For Manchester United fans, the prospect of finishing trophy-less for the first time in seven seasons is hardly reason for optimism.
However, as tough as it would be to yield bragging rights to their "noisy neighbours," supporters can take solace in the fact that defeat this season might turn out to be the best possible outcome for their team.
Long-term, that is.
The last Premier League triumph by United only papered over the cracks left by the departure of one Cristiano Ronaldo in 2009.
They've subsisted by preaching the importance of "experience" and relying on the laurels of their weathered manager.
It was in my very first article for Bleacher Report that I examined this post-CR period, a spell not especially lacking in silverware for the club, but devoid of the class and domination that had been evident in previous seasons.
The type of football that would strike fear into the hearts of all they would meet, home or away.
But Chelsea's Premier League triumph in 2010 didn't have the effect it should have.
The Glazers kept their stubborn hands in pockets as Ferguson increasingly relied upon the old heads of Paul Scholes, Ryan Giggs and Rio Ferdinand.
One can argue that sport comes in "swings and roundabouts," a phrase popularized by Sir Alex himself, but this current period is one roundabout that United would be amiss to avoid.

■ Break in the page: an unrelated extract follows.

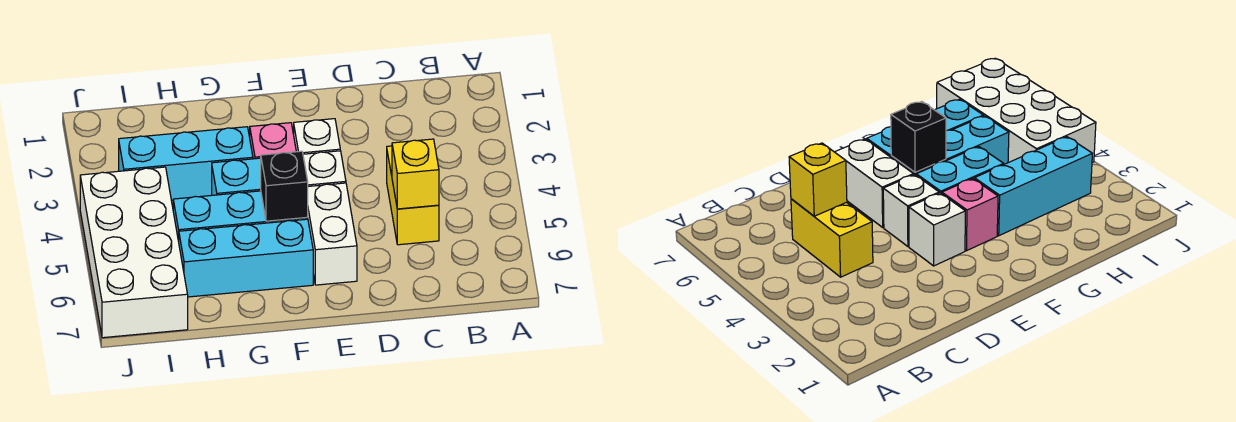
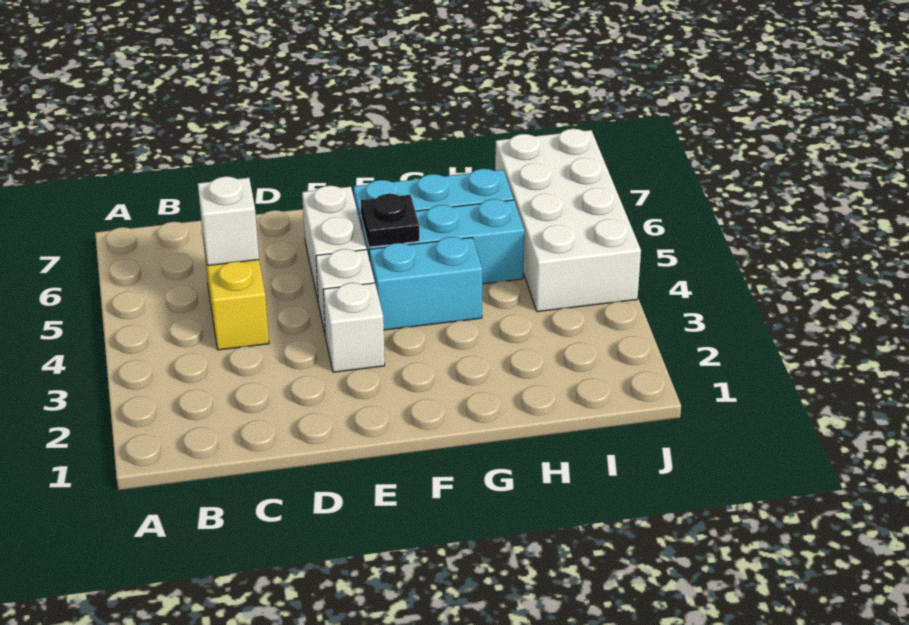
yellow 1x1 brick [392,139,439,209] -> white 1x1 brick [198,176,259,266]
pink 1x1 brick [250,123,296,159] -> none
black 1x1 brick [261,151,308,221] -> black 1x1 plate [361,194,419,247]
cyan 1x3 brick [119,127,253,200] -> none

If, by any miracle, United do finish this season victorious, one could argue that their most valuable player and defining reason for their success has been the returning 37-year-old, Paul Scholes.
If this is the case, there is something seriously wrong with the current state of the club.
Danny Welbeck and Javier Hernandez look a long way off the finished article, whilst the likes of Nani, Antonio Valencia and Ashley Young cannot be relied upon to play the role of playmaker every game.
A second-place finish this year would surely prove to Ferguson the necessity of spending big to get that transcendent talent the club sorely misses.
It has been said by many that this season was to have been a "transitional" one, a term previously used to defend the failures of 1997-1998, 2001-2002 and 2003-2004.
But if United are to regain top-dog status, not just in England, but in Europe as well, the real transition is yet to come.